The first $50 should be used to open a checking account at a bank or credit union. Besides putting your money in a shoe box in the closet, there is no safer place for your money than a checking account insured by the Federal Deposit Insurance Corporation (FDIC). Checking accounts are insured up to $250,000; meaning if something happen to the bank the United States Government will step in and give you access to your money. So, there is no need to worry, your money is safe.
Checking accounts are designed to allow you to make withdraws of your money using checks and ATM/Debit cards. A checking account is at the center of all investment activity. Your checking account should be linked to all savings, brokerage and dividend reinvestment plan accounts. Having these accounts linked to your checking account will make deposits and withdraws from all your accounts easier.
Opening the Account
The two most convenient options for opening a checking account are your local banks and credit unions. A credit union is a financial institution that pools the money of the members to offer bank services to that group. To join a credit union you usually have to belong to a group that the credit union is affiliated with i.e. Police Departments or Teachers. Most institutions will open a checking account with $50 or less. When opening this account, two forms of ID, with one being state issued, will be required i.e. Passport or Driver’s License. Local Banks are usually a good choice for this account, because of their many account options. However, a credit union will usually have fewer fees. With any checking account, make sure the account fees are kept to a minimum. Preferably, look for an account with no fees and as many convenient locations as possible. Try to stay away from internet banks as your primary checking, mainly because of the convenience of walking in to a location to take care of any issue that make a risen from a check or transaction.

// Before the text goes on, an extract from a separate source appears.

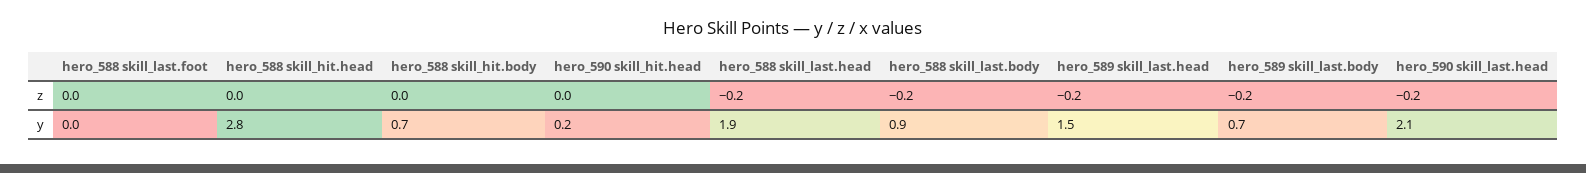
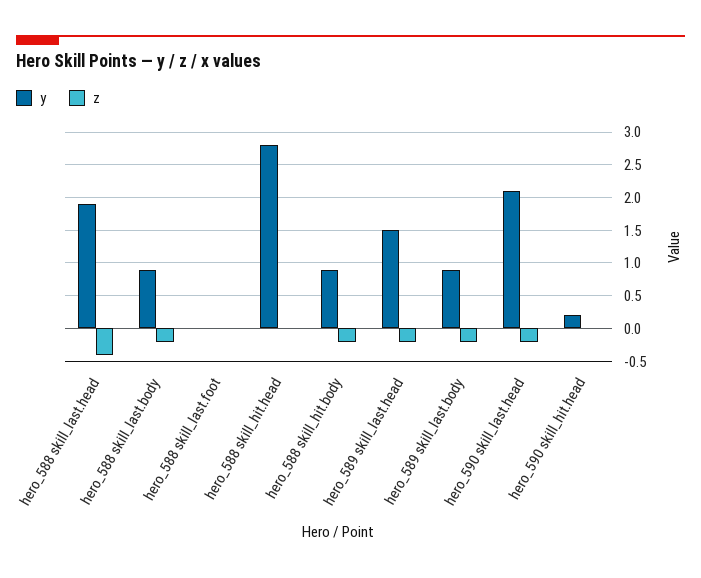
z, hero_588 skill_hit.body: 0 -> -0.2
z, hero_588 skill_last.head: -0.2 -> -0.4
y, hero_588 skill_hit.body: 0.7 -> 0.9
y, hero_589 skill_last.body: 0.7 -> 0.9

Most institutions offer accounts with no fees. Still, others have fees such as Overdraft, Monthly services, and ATM fees. Looking a financial institution that offers a checking account where these fees are kept to minimum is ideal.
Generally, there is no interest paid on these types of accounts. They are primarily used as holding accounts to either pay bills or transfer money to investment accounts. However, keeping a small amount of money available is always a good idea.

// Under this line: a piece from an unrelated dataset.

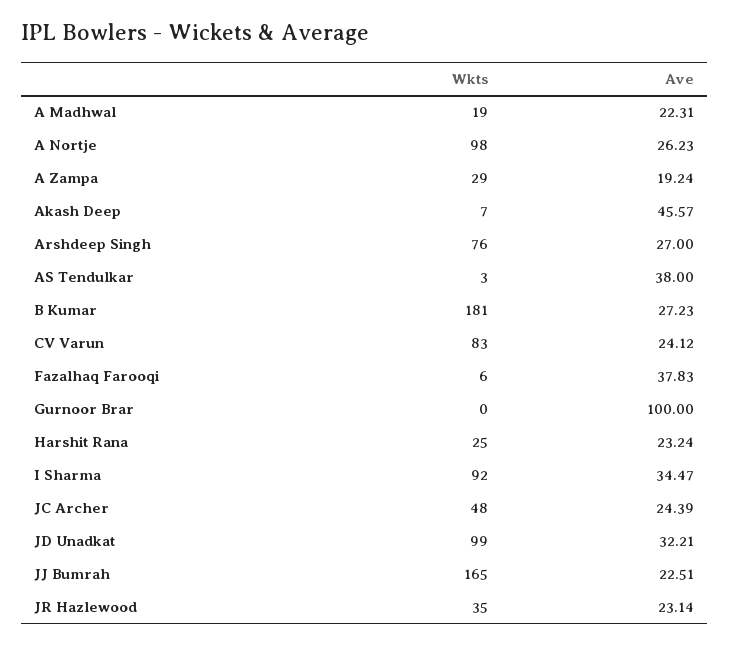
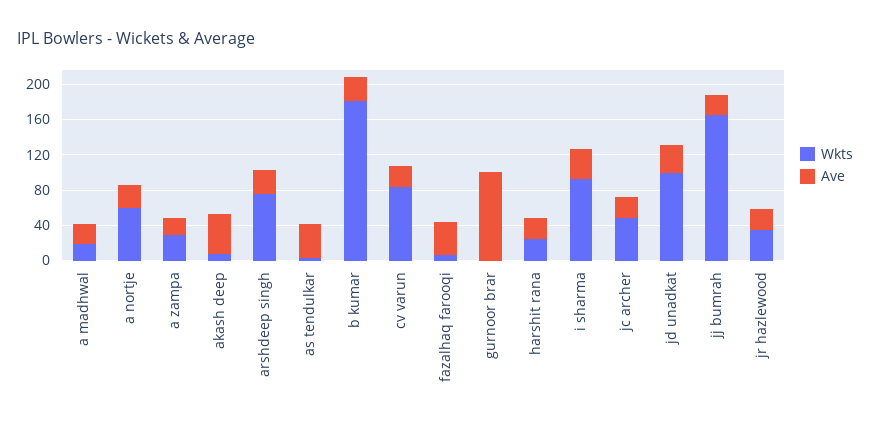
Wkts, A Nortje: 98 -> 60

Besides a checking account a saving account is the next essential account in any wealth building plan. Savings accounts are also insured by the FDIC. With $50 you can open an account at any number of institutions either local banks, credit unions or internet banks online. This account could be used for a number of different goals; emergency savings, savings for your child’s college fund or long term retirement savings.

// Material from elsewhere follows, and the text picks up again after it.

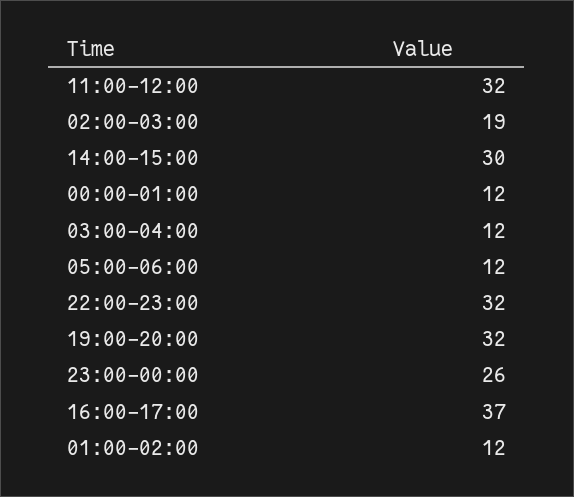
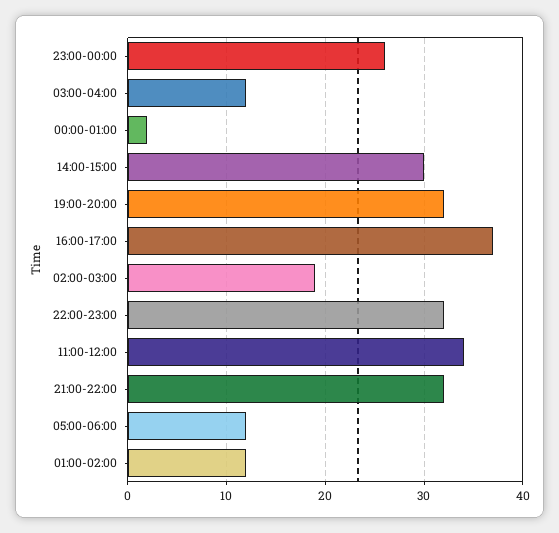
11:00-12:00: 32 -> 34
00:00-01:00: 12 -> 2
21:00-22:00: none -> 32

Let’s focus on an emergency fund; the ideal amount should be at the extreme very least two months of living expenses saved. For instance if your main expenses i.e. rent, car, and student loan comes to $1,500 you should have at least $3,000 saved. How do you accomplish this? $50 dollars saved every week at 2% interest in one year is $2,422, in a little over a year you will have meet your goal. The key is to get started on an emergency fund or the just in case life happens fund. Look for an account that has a high interest rate and pays the interest monthly, your money will grow faster. The online choices for this account are the following:
ING Direct – No minimum to open, and No fees
Ally Bank – No minimum to open, and No fees
American Express Bank – The credit card company has a great saving account.
Your Local bank or Credit union will also have attractive savings account options.
Finally, linking the saving account to the checking account for automatic deposits, taking set amounts of money and making deposits to your savings account will assist you in building your emergency fund.